### WHAT YOU WILL DO
Please copy all of the lines below without any changes, but leave the pictures out of your copy.

*** Opening of AVAILABLE DATA ***

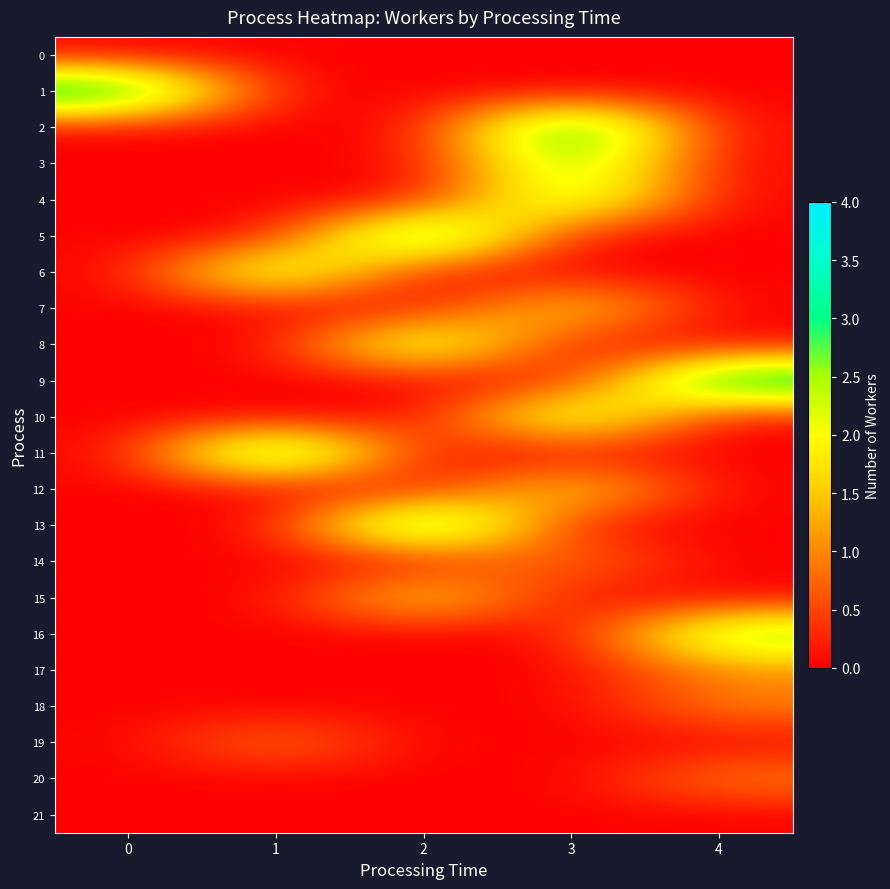

At how many categories does at least one series exceed 2?

5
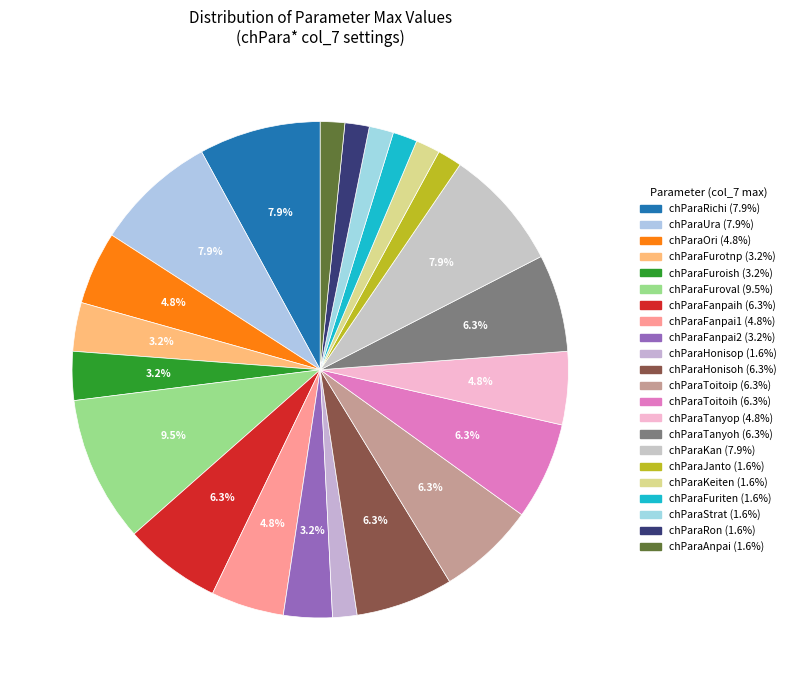

Count the number of slices in the pie.

22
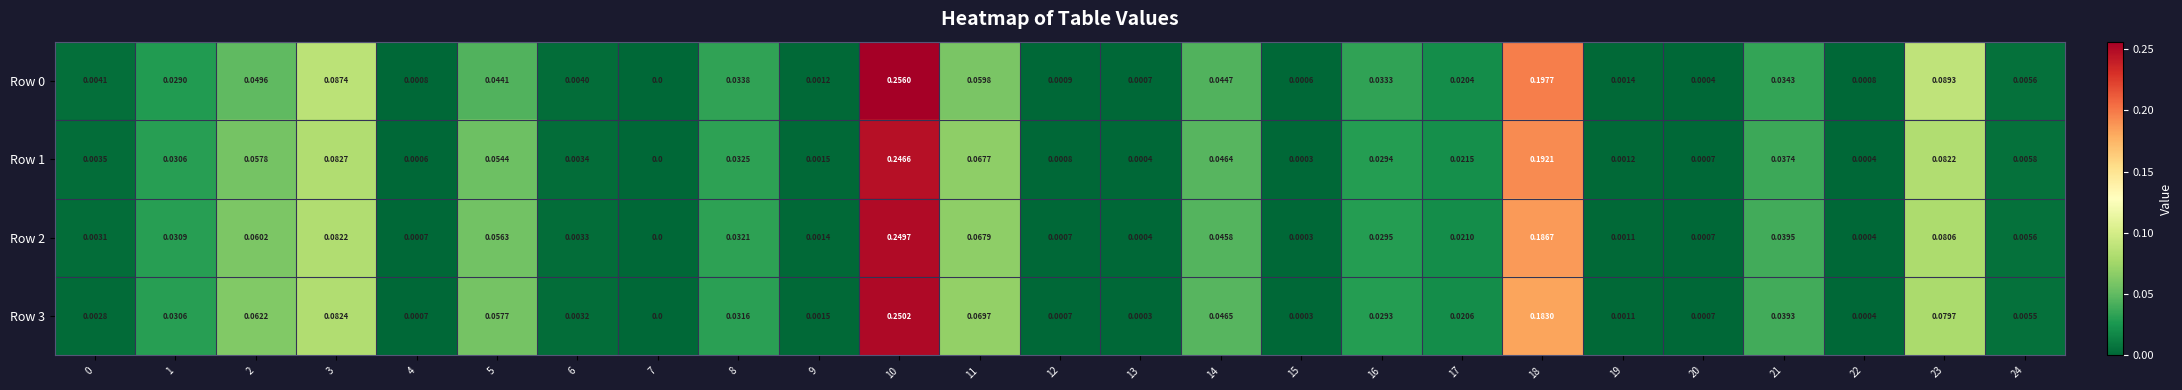

Is the value of Row 1 at 10 greater than the value of Row 2 at 8?

Yes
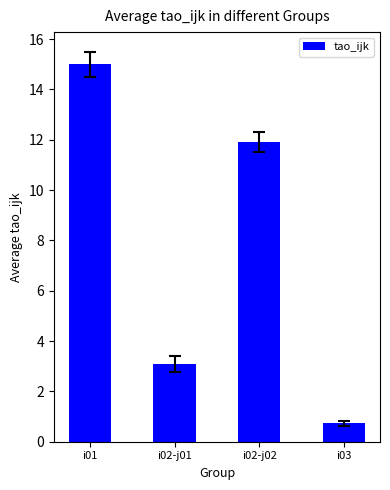

Reading left to right, what are all the values shown in this chart?

i01=15.0	i02-j01=3.1	i02-j02=11.9	i03=0.7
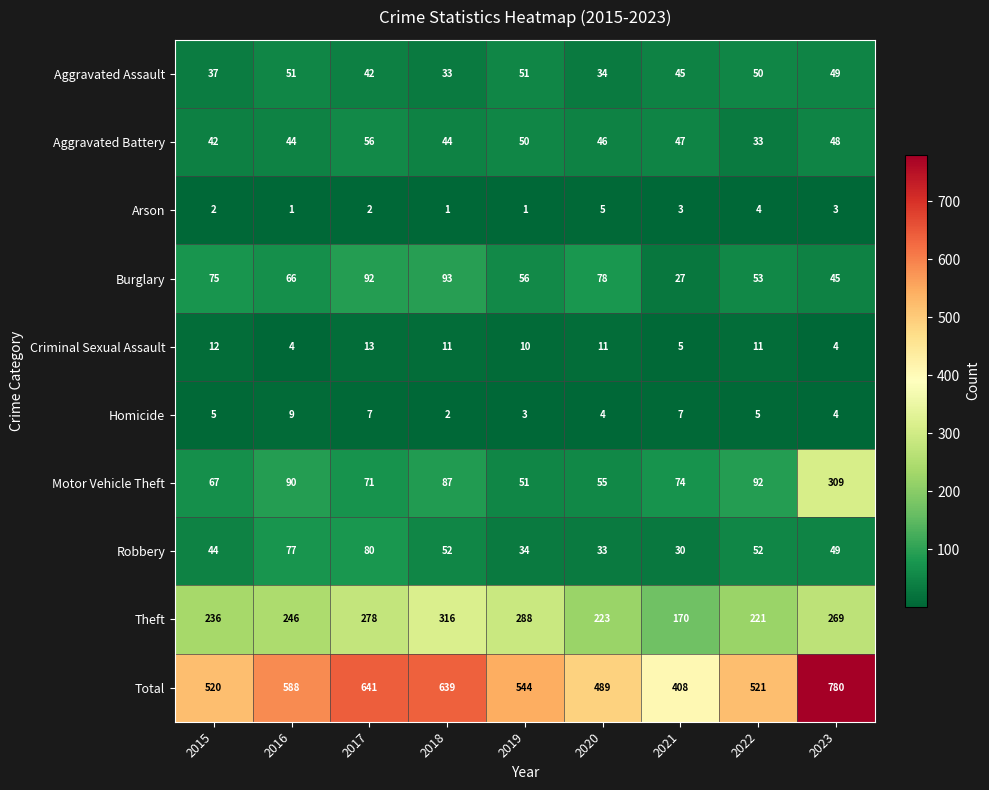

What is the highest value of the Criminal Sexual Assault series?

13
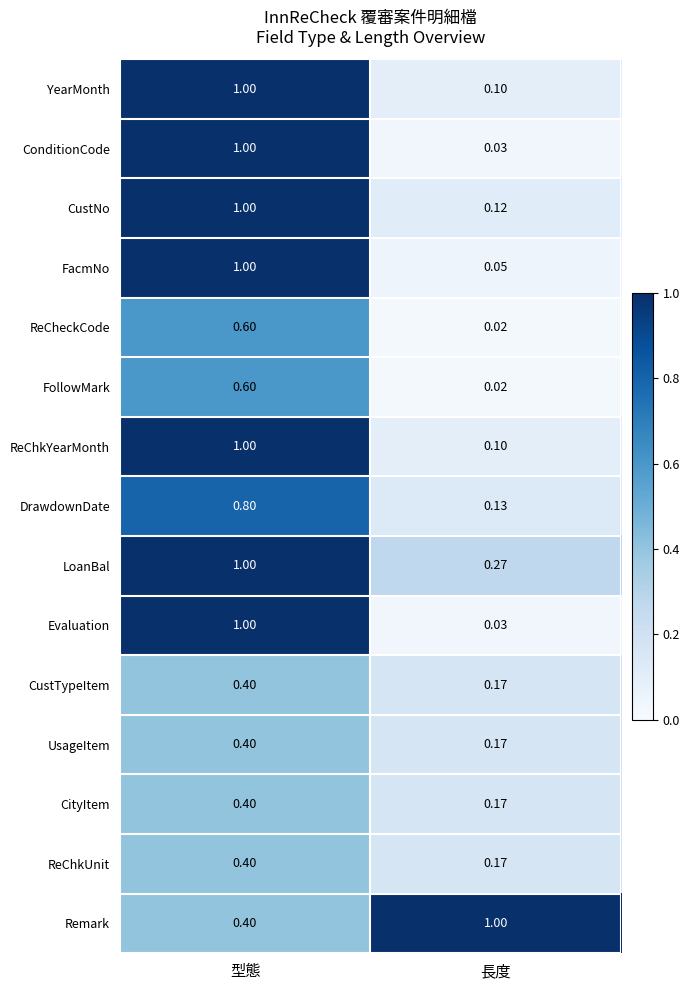

At which category is the sum across all series the highest?

型態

*** Close of AVAILABLE DATA ***

### TASK OUTPUT
At how many categories does at least one series exceed 2?

5

Count the number of slices in the pie.

22

Is the value of Row 1 at 10 greater than the value of Row 2 at 8?

Yes

Reading left to right, what are all the values shown in this chart?

i01=15.0	i02-j01=3.1	i02-j02=11.9	i03=0.7

What is the highest value of the Criminal Sexual Assault series?

13

At which category is the sum across all series the highest?

型態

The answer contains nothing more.